Mas algo lhe dizia que ele teria muito trabalho.

— Desde o início deste contrato, tenho percebido uma falta de sintonia entre nós dois — ele iniciou seu discurso, sem saber se ela realmente entenderia. — Você não gosta de mim e eu não gosto de você. Este atrito entre nossas ideologias está interferindo na sincronização. É mais difícil para mim equilibrar nossos corpos no caminho psíquico. No entanto, se você conseguiu percorrer o trajeto psíquico plenamente, significa que nossa relação está mais harmônica. — Sua voz se tornou mais baixa. — Isso quer dizer que você finalmente está ficando mais obediente.

— Ou... isso quer dizer que você está me odiando menos — ela respondeu, no mesmo tom. — Eu sabia que você não era tão frio assim, mesmo eu sendo humana.

— Isso é impossível! — ele gritou, quase que desesperadamente. — Sua espécie continua sendo repulsiva e sempre será.

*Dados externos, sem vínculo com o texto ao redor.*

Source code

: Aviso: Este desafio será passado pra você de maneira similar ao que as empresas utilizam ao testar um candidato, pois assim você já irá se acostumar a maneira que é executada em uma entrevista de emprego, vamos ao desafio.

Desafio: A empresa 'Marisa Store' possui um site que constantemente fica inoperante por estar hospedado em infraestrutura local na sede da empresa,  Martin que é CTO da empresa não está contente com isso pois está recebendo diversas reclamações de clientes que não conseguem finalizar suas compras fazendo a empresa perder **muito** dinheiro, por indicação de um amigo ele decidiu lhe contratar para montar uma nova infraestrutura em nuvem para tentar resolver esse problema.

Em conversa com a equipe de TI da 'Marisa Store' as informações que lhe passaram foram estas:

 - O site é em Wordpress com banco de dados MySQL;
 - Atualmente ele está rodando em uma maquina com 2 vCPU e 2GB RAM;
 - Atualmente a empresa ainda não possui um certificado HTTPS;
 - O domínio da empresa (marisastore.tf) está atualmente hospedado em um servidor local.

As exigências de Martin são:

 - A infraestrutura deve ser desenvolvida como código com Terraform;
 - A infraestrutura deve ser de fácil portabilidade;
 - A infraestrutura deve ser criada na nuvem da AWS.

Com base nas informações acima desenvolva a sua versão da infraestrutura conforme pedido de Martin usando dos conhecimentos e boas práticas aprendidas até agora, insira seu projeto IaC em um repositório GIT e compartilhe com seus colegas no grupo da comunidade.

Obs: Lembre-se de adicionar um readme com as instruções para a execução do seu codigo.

E pare de me chamar de "você". É esta sua falta de respeito que corrompe a hierarquia natural.

— Desculpe, Sr. Laern — ela soltou uma risadinha, cobrindo a boca com as mãos.

— Você parece uma criança. Amadureça, de uma vez.

Demogorgon lhe deu as costas e saiu andando sem olhar para trás. O lugar também era um pouco escurecido, mas não era uma câmara. Era um extenso corredor, cujo fim não se podia ver. As paredes eram cinzas, antigas mas bem construídas. Claramente era um lugar bem mantido. No teto circular, haviam pequenos lampiões de teto modernos. Não chegavam a ser como lâmpadas comuns, mas aquele era o Inferno. Não tinha nenhum compromisso com a industrialização da superfície. A maioria dos demônios prefere manter alguns costumes, ainda que não fosse Demogorgon o responsável por aquele trabalho.

Enquanto ambos caminhavam, Demogorgon segurava os mapas na mão e se orientava. Passaram por muitas entradas, como uma toca repleta de buracos. Cada túnel levava a um determinado local e o Lorde demoníaco tinha que escolher o certo e continuar seu caminho. Seus passos eram extremamente discretos e não faziam barulho quase nenhum. Pensou que teria que repreender sua guerreira pelo menos umas dez vezes, mas para sua surpresa, ela não tinha lhe dirigido a palavra uma única vez durante todo o trajeto.